Is it called during the execution of an instruction itself (after it has been fetched & decoded)?
Or does it happen beforehand (however is it possible until we know that something is a (virtual) address?..)
Or does the CPU access the MMU at some other moment?..
My basic understanding is that the CPU decodes an instruction, gets a virtual address, calls the MMU to convert it to physical one, then the CPU operates (loads/stores etc.) on the physical address.
Is it correct?
Is it called during the execution of an instruction itself (after it has been fetched & decoded)?
For the original 80386; (if paging is enabled) whenever the CPU needs to access virtual memory it would use page directories then page tables to determine the correct physical address/es. E.g. for an instruction like "mov eax,[ebx]
" the CPU would convert the linear address of the instruction into a physical address, then fetch the instruction, then convert the address in ebx
into a physical address and fetch the data. Worse; if something is split across a page boundary (e.g. first half of the instruction at the end of one page, last half of the same instruction on the next page) the CPU might need to convert 2 linear addresses into physical addresses to get both pieces.
This seems relatively slow now; but back then the speed of cache (and the speed of RAM) was closer to the speed of the CPU, so it wasn't as bad as it seems.
As CPUs got faster the cost of converting linear addresses into physical addresses became more of a problem. For 80486 there were 2 changes to help this - caches were added to the CPU itself (instead of being an external part on the motherboard) to speed cache up, and TLBs (Translation Look-aside Buffers) were added to cache previously done "linear address to physical address" translations. The TLBs helped a lot - if there's a "TLB hit" the CPU can skip accessing the page directory (from cache or RAM) then skip accessing the page table (from cache or RAM). Of course if there's a "TLB miss" it will still have to do all the work to convert a linear address into a physical address (and cache the translation in the TLB).

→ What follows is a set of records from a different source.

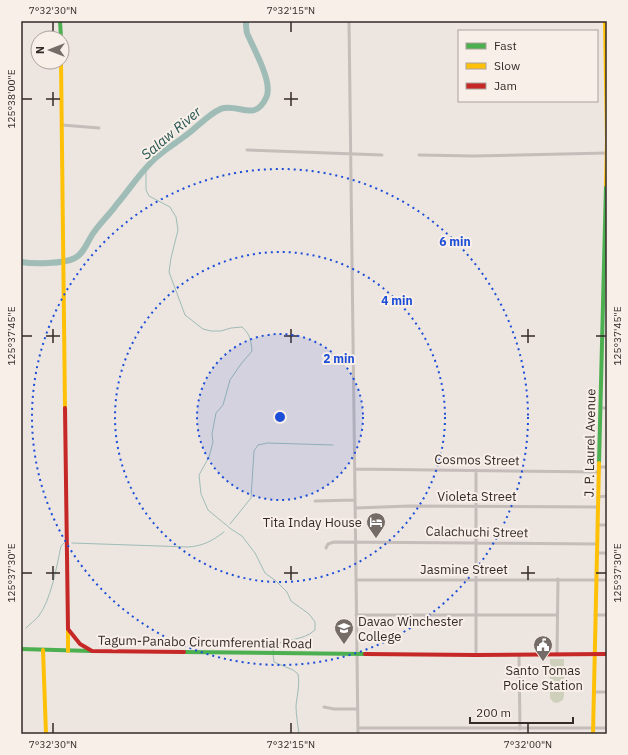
<svg xmlns="http://www.w3.org/2000/svg" width="628" height="755" font-family="'IBM Plex Sans',sans-serif">
  <style>
    .green { fill: #cfd0bc }
    .lines { fill: none; stroke-linecap: round; stroke-linejoin: round }
    .stream { stroke: #9fbcb7; stroke-width: 1 }
    .river { stroke: #9fbcb7; stroke-width: 6 }
    .street { stroke: #c4bdba; stroke-width: 3 }
    .fast { stroke: #4caf50; stroke-width: 4 }
    .slow { stroke: #ffc107; stroke-width: 4 }
    .jam { stroke: #c62828; stroke-width: 4 }
    .ticks { fill: none; stroke: #352b28; stroke-width: 1.5 }
    .ring { fill: none; stroke: #1d4ed8; stroke-width: 2; stroke-dasharray: 2 4 }
    .labels { text-anchor: middle; dominant-baseline: central; stroke-width: 4; stroke-linejoin: round; paint-order: stroke }
    .street-label { font-size: 13px; fill: #352b28; stroke: #f8efe8 }
    .poi-label { font-size: 13px; fill: #352b28; stroke: #f8efe8; text-anchor: end }
    .water-label { font-size: 14px; font-style: italic; fill: #21534f; stroke: #f8efe8 }
    .centre { fill: #1d4ed8; stroke: #f8efe8; stroke-width: 2 }
    .ring-label { font-size: 12px; text-anchor: middle; font-weight: bold; fill: #1d4ed8; stroke: #f8efe8; stroke-width: 4; stroke-linejoin: round; paint-order: stroke }
    .neatline { fill: none; stroke: #352b28; stroke-width: 1.5 }
    .ticks-label { font-size: 10px; text-anchor: middle; fill: #352b28 }
  </style>
  <rect width="100%" height="100%" fill="#ece5e0"/>
  <path class="green" d="M550,659h14v36l-1,5 -6,3 -4,-1 -3,-4z"/>
  <g class="lines">
    <path class="stream" d="M146,168v22l3,6 21,11 6,10 2,13 -7,28 -2,14 16,43 18,14 8,2h10l10,-3 11,-1c8,7 9,13 10,24l-11,13 -11,16 -7,25 -7,8 -4,21 1,8 -4,15 -10,18 2,19 7,16 23,19 11,7 13,17 10,20 11,8 11,11 4,9 18,13 6,8v8c-13,12 -31,8 -41,16l-1,5
      M230,524l21,-26 3,-47 4,-6 9,-2 66,2
      M72,543l116,4c15,-1 24,-6 36,-15
      M26,628c4,-4 8,-7 12,-11 13,-16 19,-52 23,-71l3,-3
      M273,654l1,8 19,8 5,4c2,11 -1,21 -2,32 0,9 2,19 3,28"/>
    <path class="river" d="M21,262c12,2 43,2 54,-4 9,-4 13,-18 19,-26 7,-10 16,-18 23,-28 14,-16 25,-35 41,-48 9,-8 18,-13 27,-20 11,-7 27,-26 39,-28 17,-3 31,13 42,-10 8,-15 -13,-50 -19,-65 -1,-4 -1,-8 -1,-12"/>
    <path class="street" d="M349,21l9,713
      M62,125l37,3
      M247,150l135,5
      M419,155l55,1 133,-3
      M601,408h6
      M599,467h8
      M355,469l244,3
      M598,497l9,-1
      M315,501l40,-1
      M356,508l53,-2 189,1
      M598,525h9
      M326,548l2,-4 6,-2 263,2
      M597,553h10
      M357,580h250
      M356,615h201
      M595,615h12
      M476,655v-185
      M519,655l1,74
      M557,655l1,-76
      M594,692h13
      M324,707l10,2h23
      M358,728h249"/>
    <path class="fast" d="M60,21l1,17
      M599,463l7,-278
      M21,649l70,2
      M184,652l181,2"/>
    <path class="slow" d="M605,21l2,119 -1,45
      M61,62l4,346
      M68,629v22
      M43,650l3,84
      M593,734l6,-271"/>
    <path class="jam" d="M65,408l3,221 12,15 12,7 92,1
      M365,654l111,1 131,-1"/>
  </g>
  <path class="ticks" d="M53,22v10M291,22v10M53,92v14M291,92v14M22,99h10M46,99h14M284,99h14M53,329v14M291,329v14M528,329v14M22,336h10M46,336h14M284,336h14M521,336h14M596,336h10M53,566v14M291,566v14M528,566v14M22,573h10M46,573h14M284,573h14M521,573h14M596,573h10M53,723v10M291,723v10M528,723v10"/>
  <circle cx="280" cy="417" r="83" fill="#1d4ed8" fill-opacity=".12"/>
  <g class="ring">
    <circle cx="280" cy="417" r="83"/>
    <circle cx="280" cy="417" r="165"/>
    <circle cx="280" cy="417" r="248"/>
  </g>
  <defs>
    <g id="hotel-pin" transform="scale(1)"><path d="M0 17L-7.5 6A9.5 9.5 0 1 1 7.5 6Z" fill="#756c68" stroke="#f8efe8"/><path d="M-6-4.5h1.5V1H6V5H4.5V3h-9V5H-6ZM-4 0a1.8 1.8 0 1 1 3.6 0ZM.5 0V-2.5h3Q6-2.5 6 0Z" fill="#fff"/></g>
    <g id="university-pin" transform="scale(1)"><path d="M0 17L-7.5 6A9.5 9.5 0 1 1 7.5 6Z" fill="#756c68" stroke="#f8efe8"/><path d="M0-5L7-2L0 1L-7-2ZM-4 1L0 2.5L4 1V4Q0 6-4 4Z" fill="#fff"/></g>
    <g id="civic-pin" transform="scale(1)"><path d="M0 17L-7.5 6A9.5 9.5 0 1 1 7.5 6Z" fill="#756c68" stroke="#f8efe8"/><path d="M-.6-6.5H3V-4.5H.6V-3L4-1V1h2V6H-6V1h2V-1L-.6-3ZM-1.2 2.5V6h2.4V2.5Z" fill="#fff"/></g>
  </defs>
  <g fill-rule="evenodd">
    <use href="#hotel-pin" x="376" y="522"/>
    <use href="#university-pin" x="344" y="628"/>
    <use href="#civic-pin" x="543" y="645"/>
  </g>
  <g class="labels">
    <g class="street-label">
      <text transform="translate(590 443) rotate(-89)">J. P. Laurel Avenue</text>
      <text transform="translate(477 460) rotate(1)">Cosmos Street</text>
      <text x="477" y="496">Violeta Street</text>
      <text transform="translate(477 532) rotate(1)">Calachuchi Street</text>
      <text x="464" y="569">Jasmine Street</text>
      <text transform="translate(205 642) rotate(1)">Tagum-Panabo Circumferential Road</text>
    </g>
    <g class="poi-label">
      <text x="362" y="522">Tita Inday House</text>
      <text x="358" y="621" text-anchor="start">Davao Winchester<tspan x="358" dy="15">College</tspan></text>
      <text x="543" y="670" text-anchor="middle">Santo Tomas<tspan x="543" dy="15">Police Station</tspan></text>
    </g>
    <g class="water-label">
      <text transform="translate(171 133) rotate(-40)">Salaw River</text>
    </g>
  </g>
  <circle cx="280" cy="417" r="6" class="centre"/>
  <g class="ring-label">
    <text x="455" y="246">6 min</text>
    <text x="397" y="305">4 min</text>
    <text x="339" y="363">2 min</text>
  </g>
  <rect width="628" height="755" fill="none" stroke="#f8efe8" stroke-width="44"/>
  <rect x="458" y="30" width="140" height="72" fill="#f8efe8" stroke="#aaa19b"/>
  <rect x="466" y="43" width="20" height="6" fill="#4caf50" stroke="#aaa19b"/>
  <text x="494" y="50" font-size="12" fill="#352b28">Fast</text>
  <rect x="466" y="63" width="20" height="6" fill="#ffc107" stroke="#aaa19b"/>
  <text x="494" y="70" font-size="12" fill="#352b28">Slow</text>
  <rect x="466" y="83" width="20" height="6" fill="#c62828" stroke="#aaa19b"/>
  <text x="494" y="90" font-size="12" fill="#352b28">Jam</text>
  <g transform="translate(50 50) rotate(270)"><circle r="19" fill="#f8efe8" stroke="#aaa19b"/>
  <path d="M0-3L7 15L0 10L-7 15Z" fill="#756c68"/>
  <text y="-6" font-size="11" font-weight="bold" text-anchor="middle" fill="#352b28">N</text>
  </g>
  <path d="M470 717v6h103v-6" fill="none" stroke="#352b28" stroke-width="2"/>
  <text x="476" y="717" font-size="12" fill="#352b28" stroke="#f8efe8" stroke-width="3" paint-order="stroke">200 m</text>
  <rect x="22" y="22" width="584" height="711" class="neatline"/>
  <g class="ticks-label">
    <text x="53" y="14">7°32'30"N</text>
    <text x="291" y="14">7°32'15"N</text>
    <text transform="translate(11 99) rotate(-90)" y="4">125°38'00"E</text>
    <text transform="translate(617 336) rotate(-90)" y="4">125°37'45"E</text>
    <text transform="translate(11 336) rotate(-90)" y="4">125°37'45"E</text>
    <text transform="translate(617 573) rotate(-90)" y="4">125°37'30"E</text>
    <text transform="translate(11 573) rotate(-90)" y="4">125°37'30"E</text>
    <text x="53" y="748">7°32'30"N</text>
    <text x="291" y="748">7°32'15"N</text>
    <text x="528" y="748">7°32'00"N</text>
  </g>
</svg>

As time went by the fundamental concept remained the same but everything grew - more larger caches, more larger TLBs. Then (for 64-bit) the number of "levels of tables" grew to 4 (page map level 4, page directory pointer table, page directory, page table) and the cost of "TLB miss" increased. To help cope with that Intel added higher level translation caches (e.g. to cache page directory pointer table entries) so if there's a TLB miss but a "higher level translation cache hit" it could avoid some of the memory accesses (e.g. avoid fetching from PML4 and page directory).
Also Intel started getting more advanced with L1 instruction cache - adding extra tags to each cache line so they could skip conversion for instruction fetches.
I should also point out that a lot of this happen in parallel while a CPU is also doing other things (CPU could be fetching some instructions while decoding other instructions while doing linear to physical address translation for other instructions while ...); which also helps to hide the cost of linear to physical address translation.